I went through all that coding hell to illustrate this point: Coding a fair die is so much easier than coding a stacked die. To think that someone would intentionally suffer through coding a stacked die to make a game unfair, rather than using a simple fair die, is just stupid. If anything, I would hope that if someone wrote a game with a stacked die, they would wear it as a badge to show you how much work they went through (like something by RRRRThats5Rs, or The Binding of Isaac). Plus, people would flock to it in greater numbers knowing that it's a deliberately unfair game against them.

Coding a cheating game isn't logical. Next time you play a game that "seems to hate you," just accept it: You suck. But you can change that! Play some more. Develop new strategies. Find out how other people beat the game. It's entirely possible that you might've had bad luck once or twice or twenty times, but automatically blaming that on the game being rigged is narcissistic lunacy. After all, if you won every time, it wouldn't be much of a game, would it?
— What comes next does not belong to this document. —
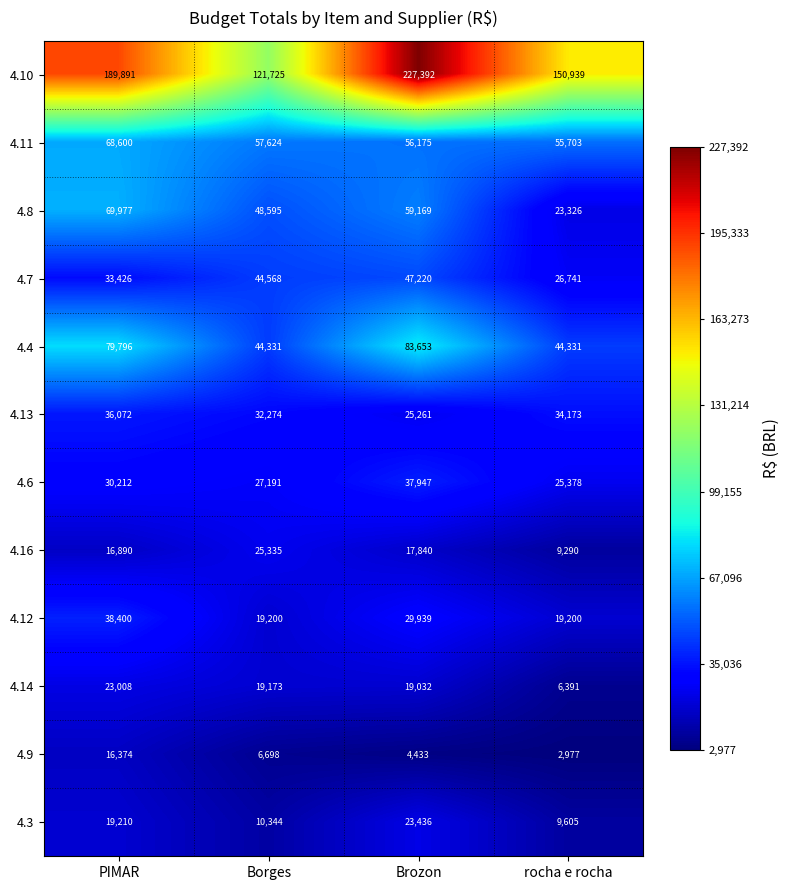

Which series has the largest range (max minus min)?

4.10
Edit: Well, that didn't take long. As zxo points out in the comments, all it would take to change the fair die roll to a stacked die roll is to square the value of the random number, giving much greater weight to lower numbers. He suggests it could be done by adding two characters (I'd imagine ^2), but the shortest addition I can find is Math.pow(). So all of a sudden, my brick of stacked code looks like this:

var roll = Math.floor(Math.pow(Math.random(),2)*6+1);

And my entire argument has already been obliterated. Not that it was even a strong argument to begin with, I confess. But can we at least agree that people who complain about random number generators need to shut up?


zxo said...

Yeah, the people who make those complaints don't really understand statistics. But at the same time, I don't think the argument that it's harder to code weighted dice really carries much weight. In order to make even a barely competent AI, a programmer would need to write decision-making code which is much more complicated than the weighted dice, mathematically anyway.

Actually, your fair die code can become a stacked die code in as little as 2 additional characters. Just square the random number before you multiply it. Or square root, or cube or take it to any power -- higher powers favor higher rolls more strongly and lower ones favor low numbers.

Also, I'm glad someone else remembers RRRRthats5Rs.

Stephen Lewis said...

CURSE YOU AND YOUR DOCTORISHNESS! I've added your suggestion about squaring the die and altogether admitted defeat in the edit.